While long acting ß2-agonists, oral corticosteroid and theophylline can be detrimental to patients with cardiovascular problems, tiotropium might have a protective effect. Close monitoring and patient-tailored treatment strategies are important.

Treatment of ACOS can include bifunctional drugs, and inhaled corticosteroids, but not long-acting bronchodilators, for those with primarily asthma symptoms, and bronchodilators, but not inhaled corticosteroids, for those with COPD symptoms. These recommendations highlight the complexity of treatment regimes and the importance of correct diagnosis.
Cardiovascular treatment of COPD patients is often suboptimal, despite guideline recommendations supporting the use of beta-blockers, statins and angiotensin-converting-enzyme (ACE).

Treatment of OSA in COPD patients resembles that in other OSA patients, emphasizing the need for oxygenation, weight loss and CPAP.

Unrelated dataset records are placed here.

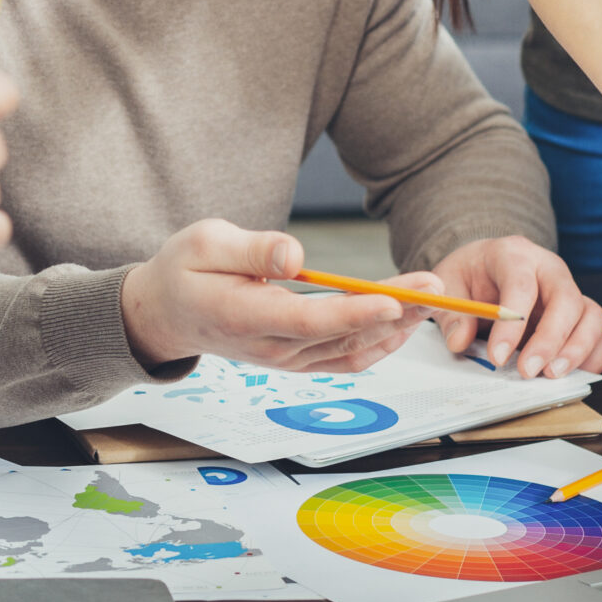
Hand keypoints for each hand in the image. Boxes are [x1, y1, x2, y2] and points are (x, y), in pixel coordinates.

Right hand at [120, 220, 418, 372]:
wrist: (166, 313)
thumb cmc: (184, 271)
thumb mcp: (205, 243)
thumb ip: (252, 250)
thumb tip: (295, 257)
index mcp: (245, 318)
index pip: (310, 321)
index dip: (355, 314)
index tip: (394, 300)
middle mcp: (271, 348)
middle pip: (343, 336)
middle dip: (396, 312)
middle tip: (436, 286)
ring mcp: (286, 359)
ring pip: (352, 352)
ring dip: (397, 328)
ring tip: (433, 296)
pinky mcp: (296, 358)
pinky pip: (345, 358)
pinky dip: (380, 343)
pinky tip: (404, 320)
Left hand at [424, 236, 601, 378]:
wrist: (486, 267)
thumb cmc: (470, 275)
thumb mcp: (448, 284)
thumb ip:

Non-pharmacological treatment options include smoking cessation, influenza and pneumococcal vaccinations and pulmonary rehabilitation. Pulmonary rehabilitation might have the benefit to act on comorbidities as well, eg by increasing exercise, self-management, behavioral change and psychological support.

In summation, there is a need for an integrated and holistic care approach for patients with COPD and comorbidities, which is currently lacking from guidelines. Such an approach would be incredibly helpful to the prognoses and treatment of patients.